-- Source extract --

We’ve all been there: a few hundred rounds down range, and our AR-15 barrel is caked with grime and buildup. So, what do you do about this disgusting buildup of grime, grease, and gunpowder residue?

And also, do you really need to clean it after every trip to the range? Let’s take a look at what it takes to keep your AR-15 barrels clean, what you should use to do the job, and even how to remove one if you really want to.

How often should you clean your AR barrel?

In a perfect world, you should clean your AR-15 after every use. But we don’t live in a perfect world. So, how often do you really need to clean your AR-15 barrel? Well, to be honest, there are some variables to consider. 

  • How many rounds have you put through it since the last cleaning?
  • What type of ammunition do you regularly run through it?
  • How often do you shoot it?
  • And how often do you take it out of the safe?

There is no downside to cleaning your AR-15 after every time you shoot it, so we suggest you do just that. Also, if you have questions about your specific firearm, consult your owner’s manual. 

How to remove an AR-15 barrel

One question that is often asked is how to remove an AR-15 barrel. First off, you don’t need to do this for routine maintenance or cleaning.

-- Supplied entries --
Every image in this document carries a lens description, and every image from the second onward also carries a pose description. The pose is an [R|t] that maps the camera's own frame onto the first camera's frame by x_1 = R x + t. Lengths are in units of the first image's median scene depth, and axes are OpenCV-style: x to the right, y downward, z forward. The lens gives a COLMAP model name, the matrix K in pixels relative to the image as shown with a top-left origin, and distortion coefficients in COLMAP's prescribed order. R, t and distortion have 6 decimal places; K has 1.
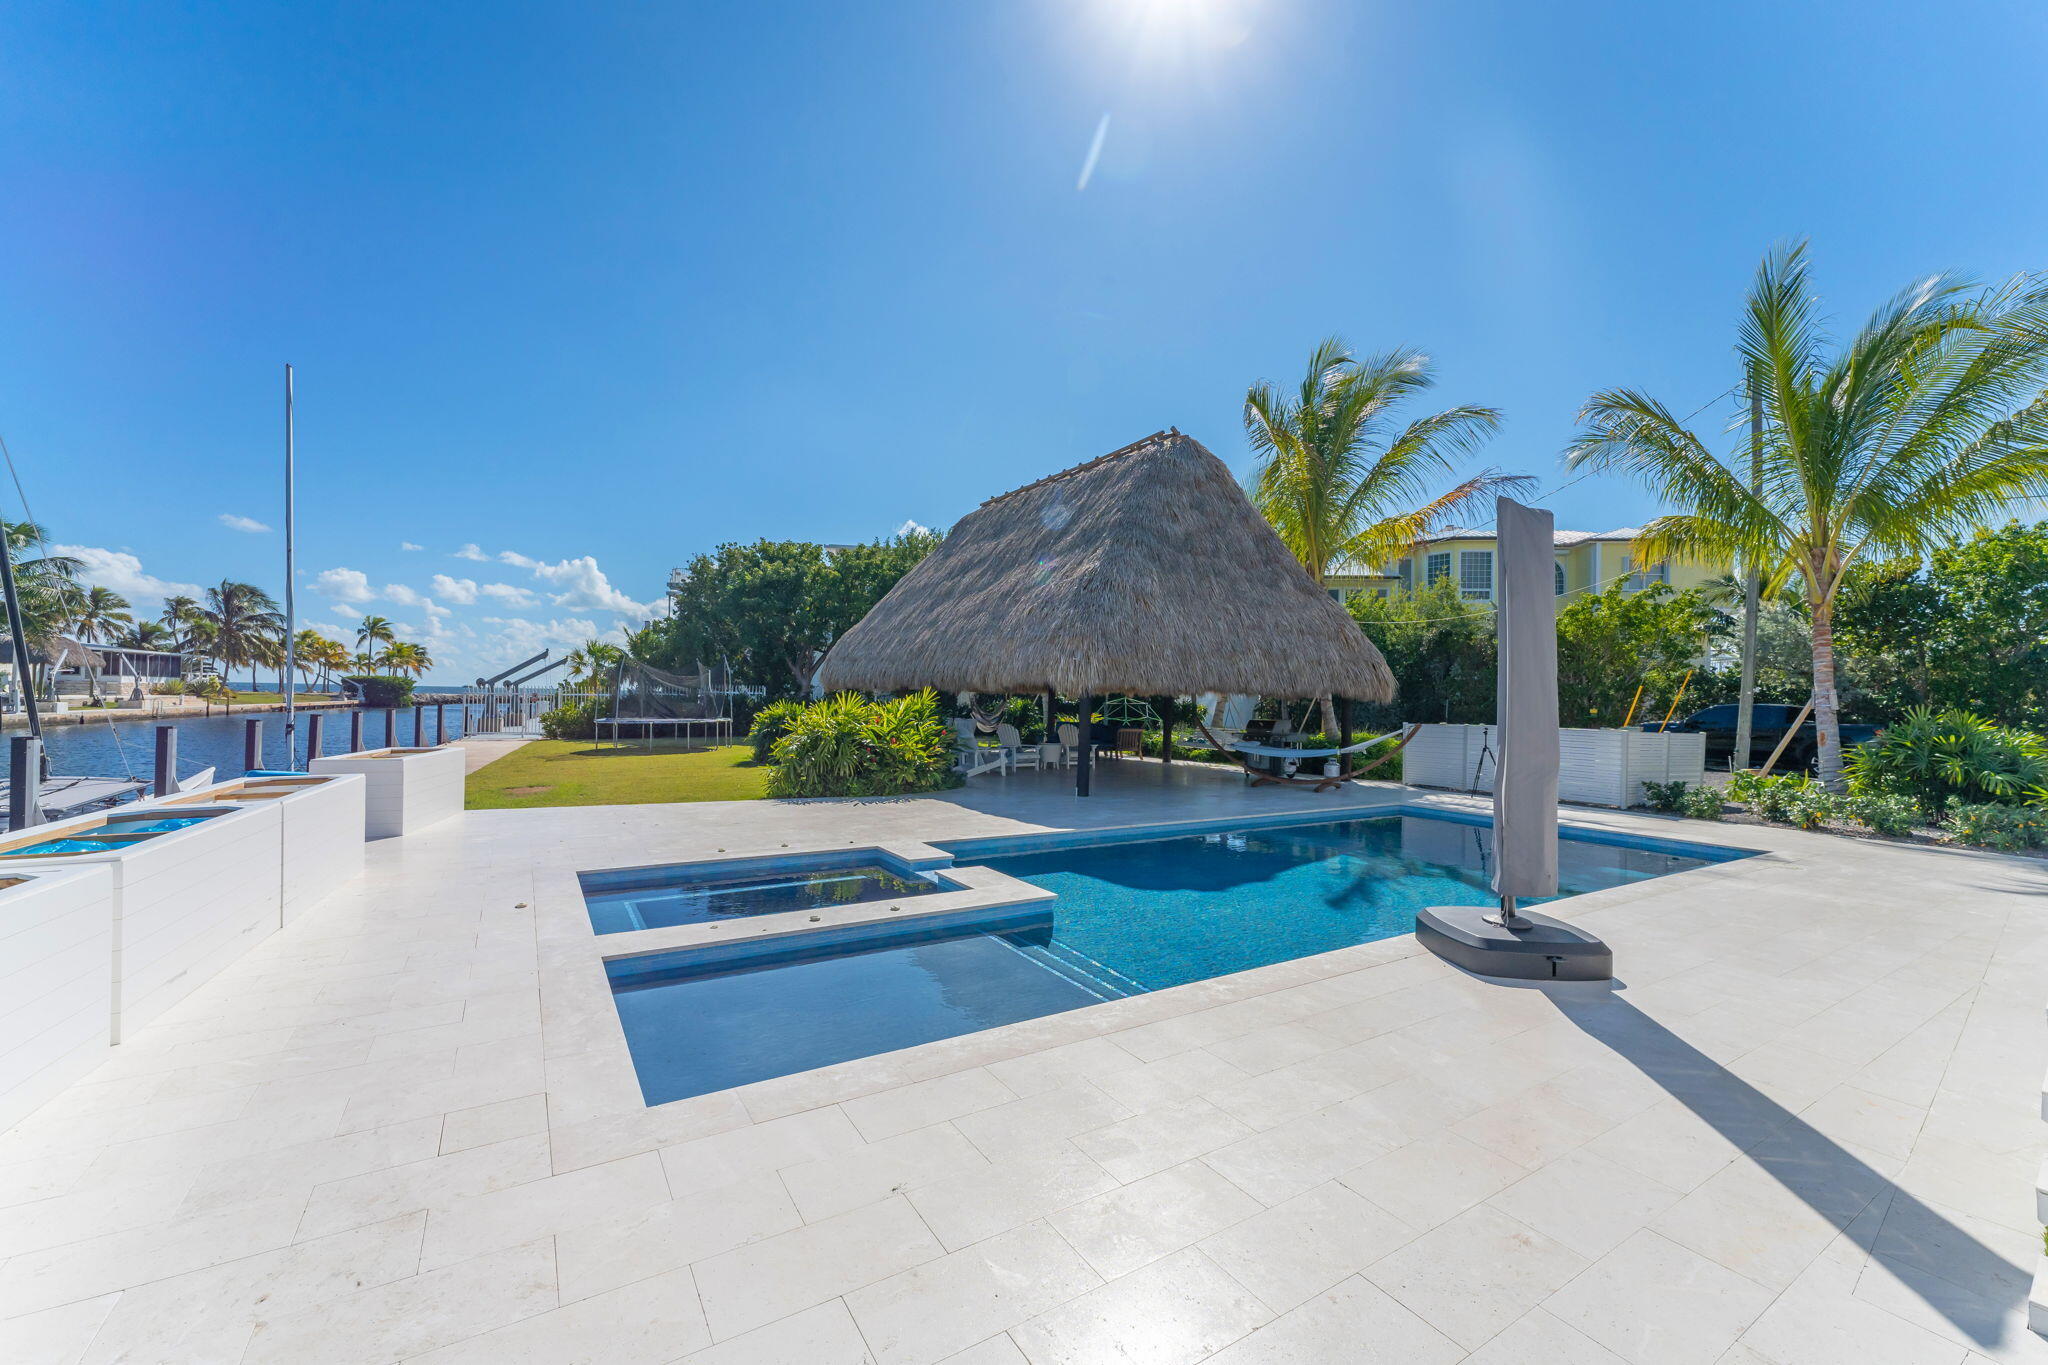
lens RADIAL K [[814.3, 0, 1024.0], [0, 814.3, 682.5], [0, 0, 1]] dist [0.001400, 0.000005]
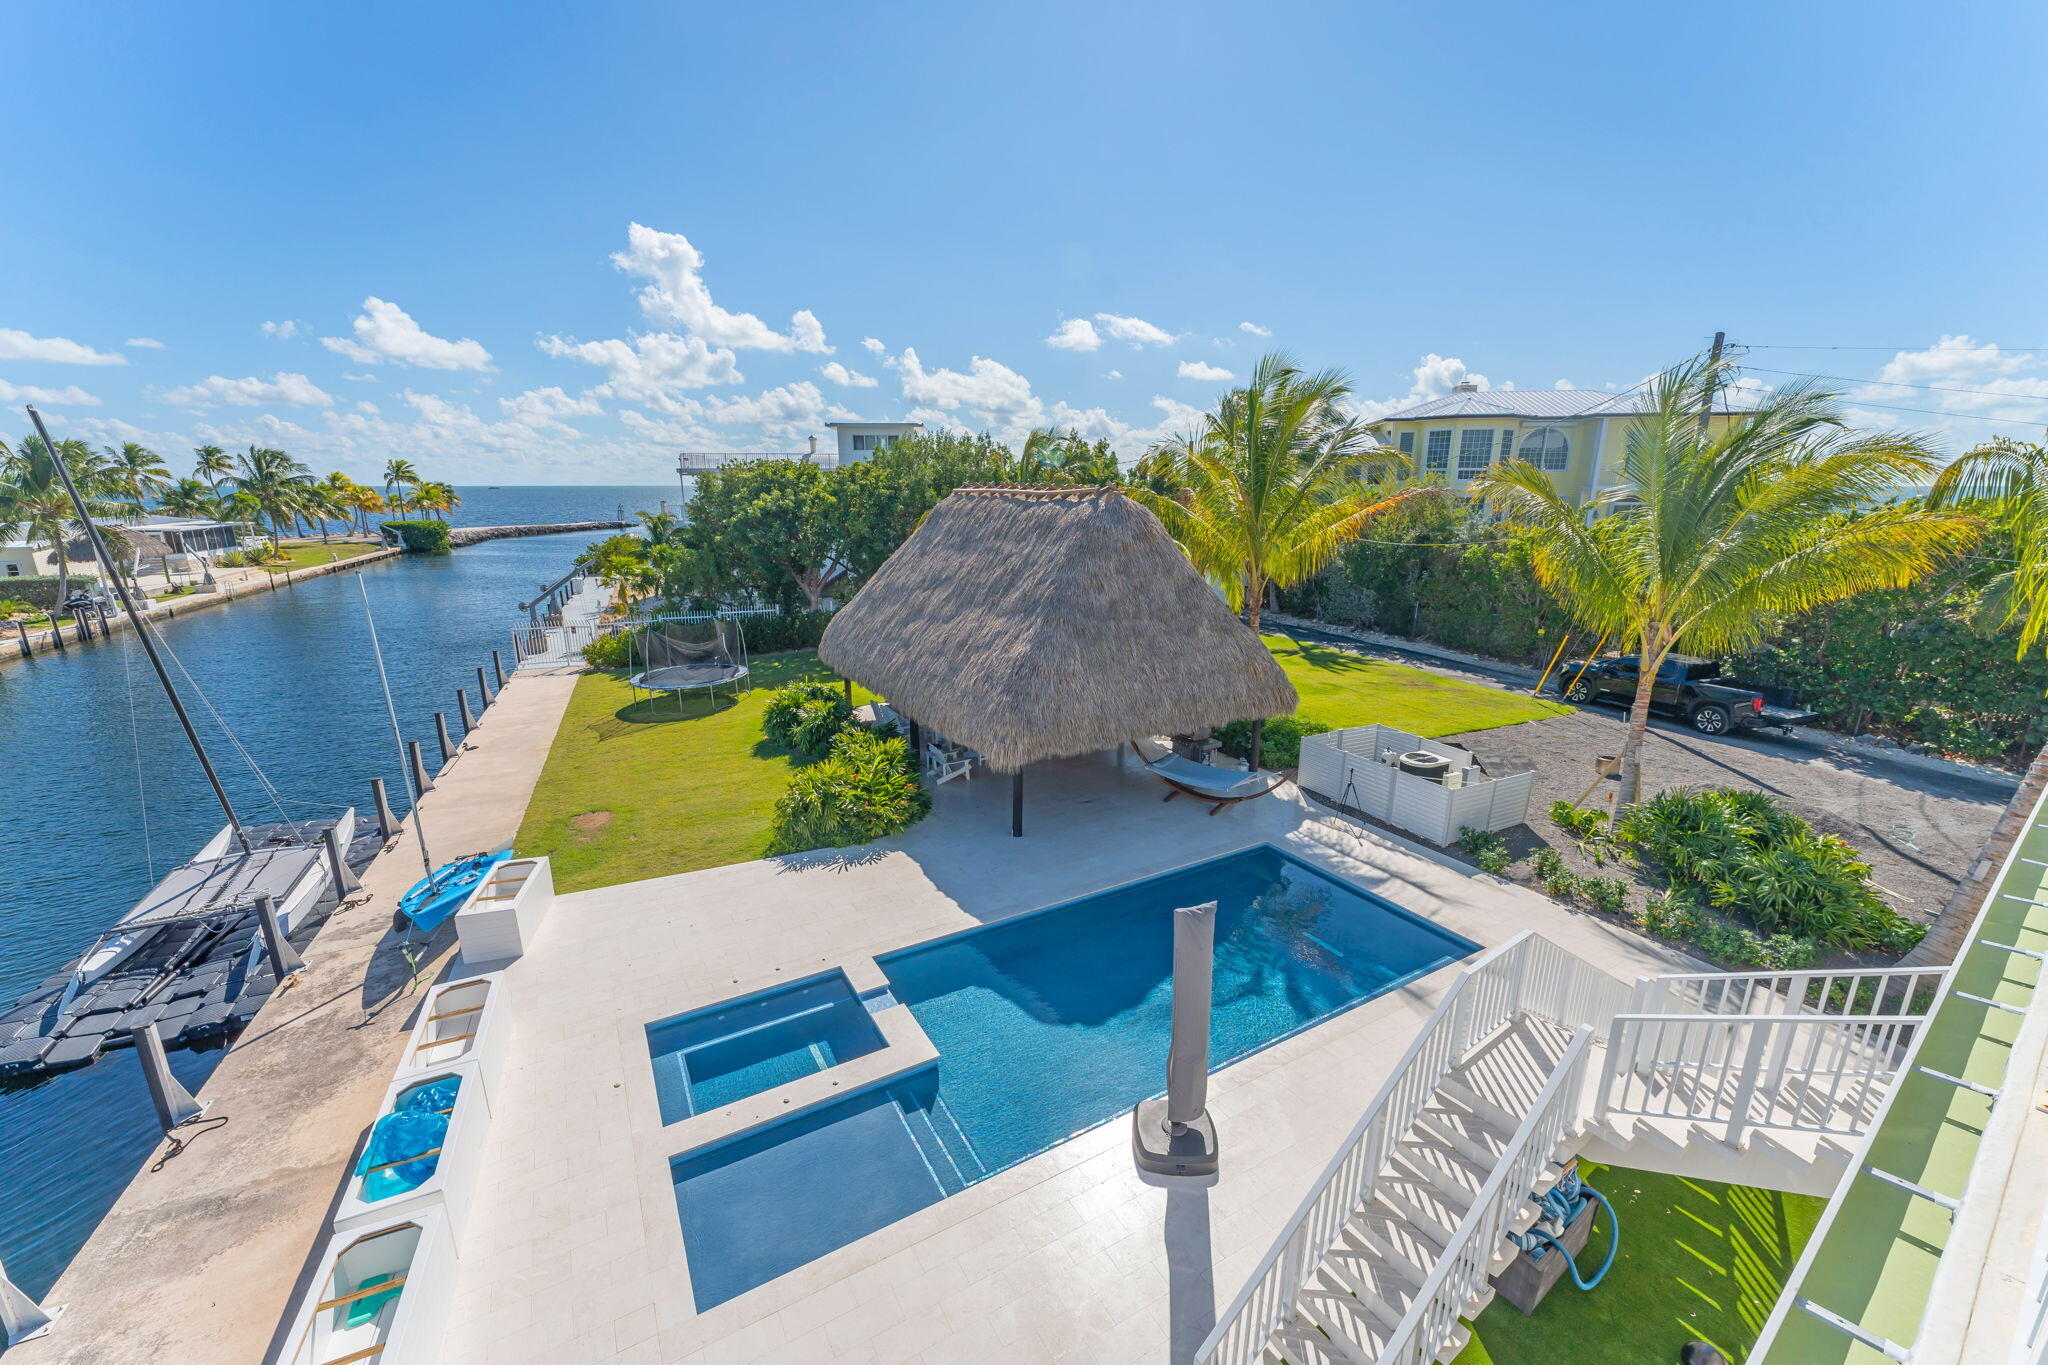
lens RADIAL K [[815.0, 0, 1022.9], [0, 815.0, 689.2], [0, 0, 1]] dist [0.001186, 0.000201]
pose [[0.999065, -0.013501, -0.041060, 0.111386], [0.023718, 0.965410, 0.259655, -0.339389], [0.036134, -0.260386, 0.964828, -0.143357]]
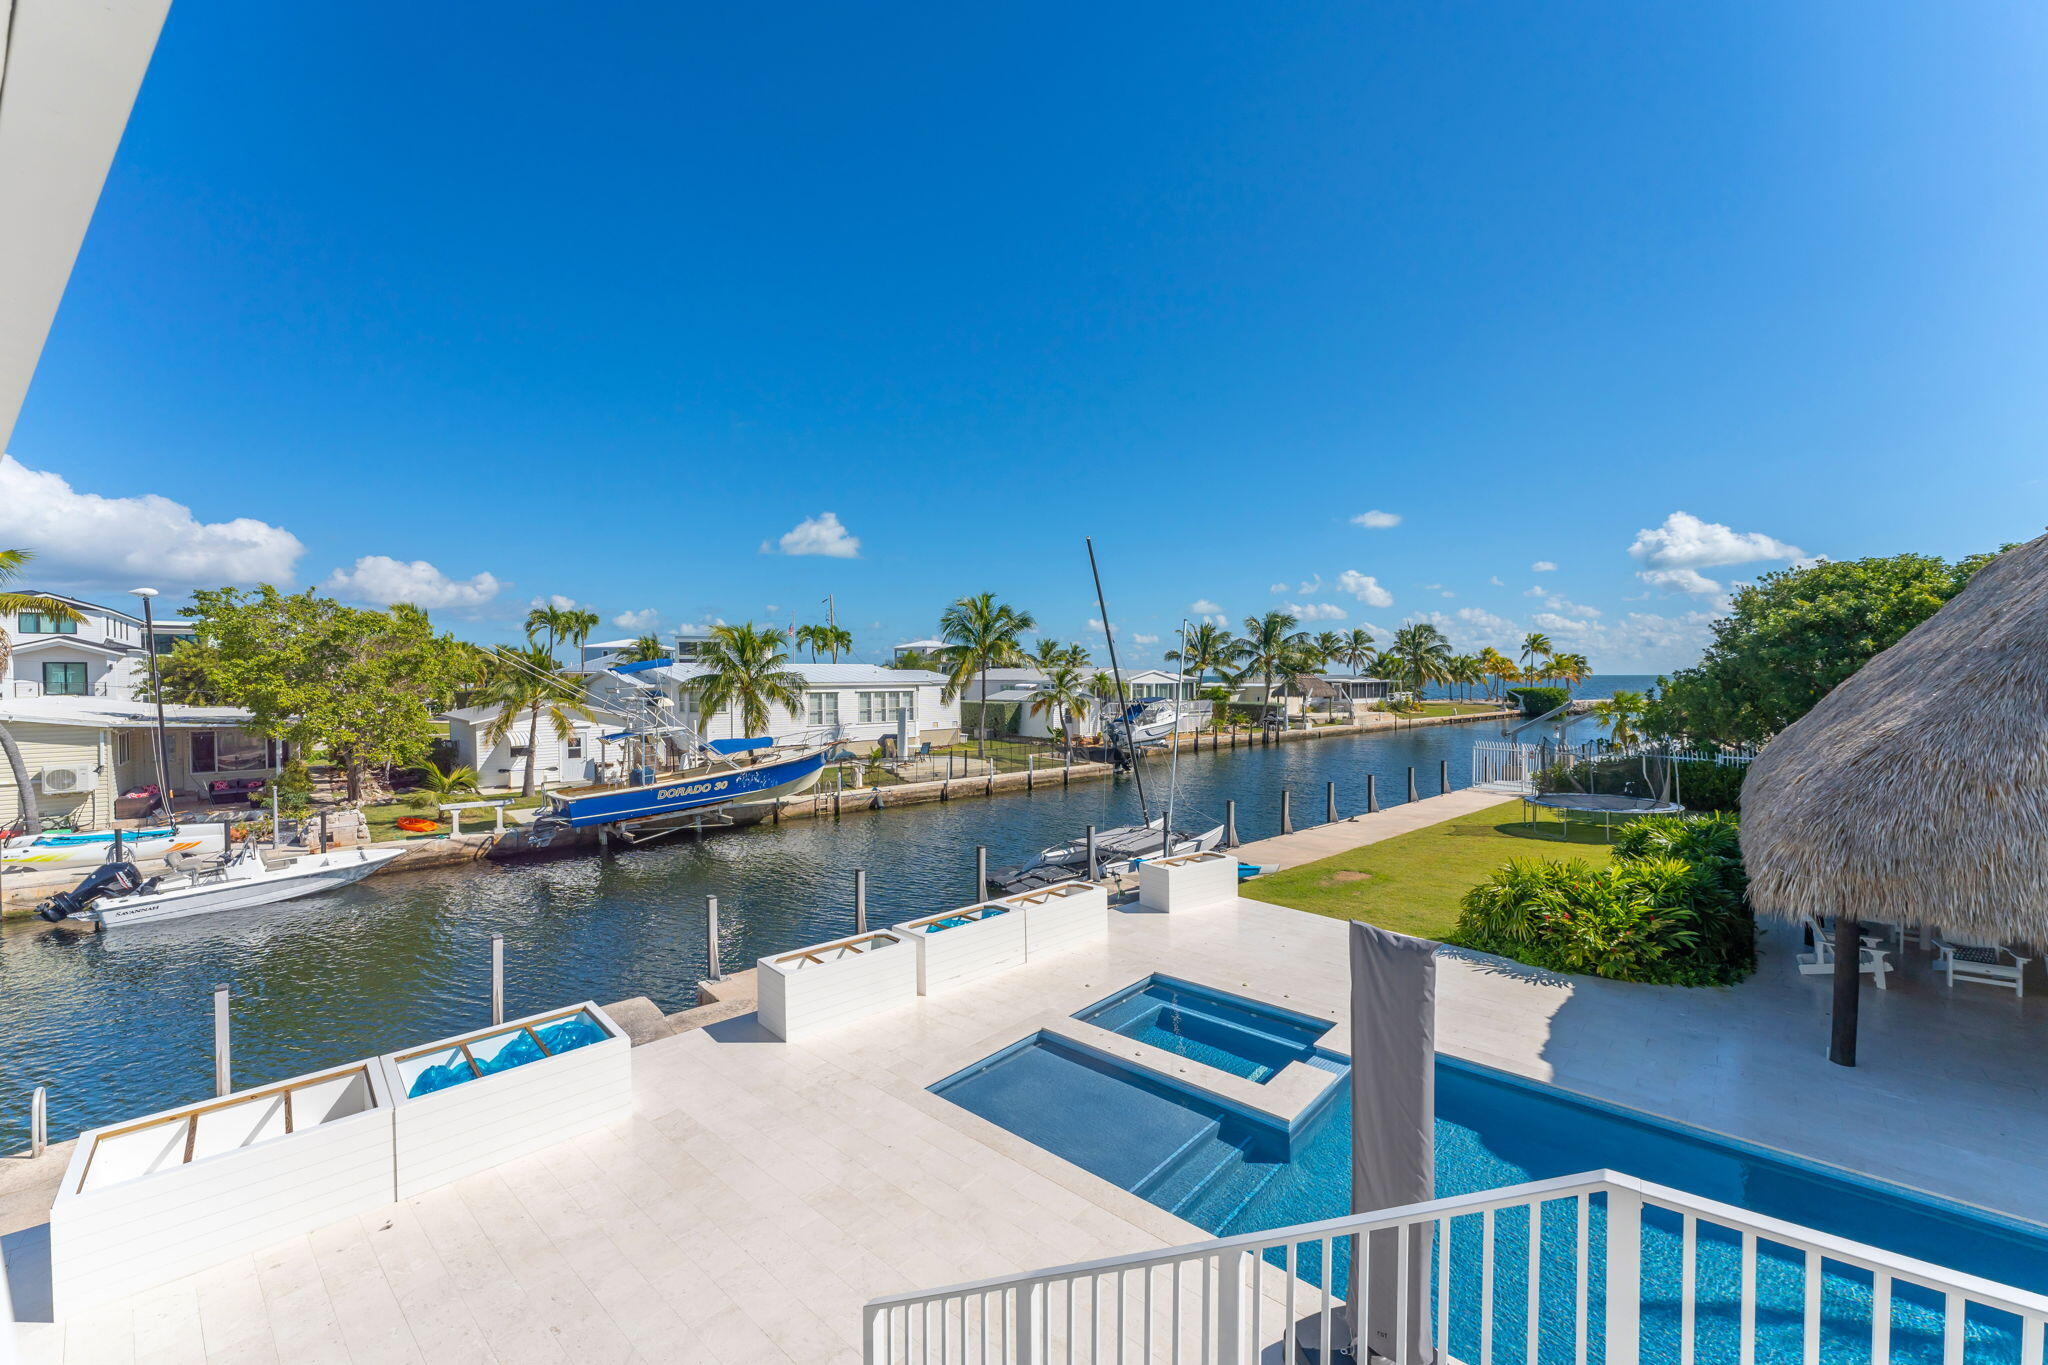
lens RADIAL K [[815.0, 0, 1022.9], [0, 815.0, 689.2], [0, 0, 1]] dist [0.001186, 0.000201]
pose [[0.286562, -0.005687, -0.958045, 0.447916], [0.025260, 0.999680, 0.001622, -0.165157], [0.957729, -0.024665, 0.286614, 0.100902]]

-- Activity --
Can you pull the stretch of the AR-15 barrel-cleaning excerpt from "We’ve all been" through "and gunpowder residue?", word for word? The lines have no connection to the AR-15 barrel-cleaning excerpt.

-- Finished exercise --
We’ve all been there: a few hundred rounds down range, and our AR-15 barrel is caked with grime and buildup. So, what do you do about this disgusting buildup of grime, grease, and gunpowder residue?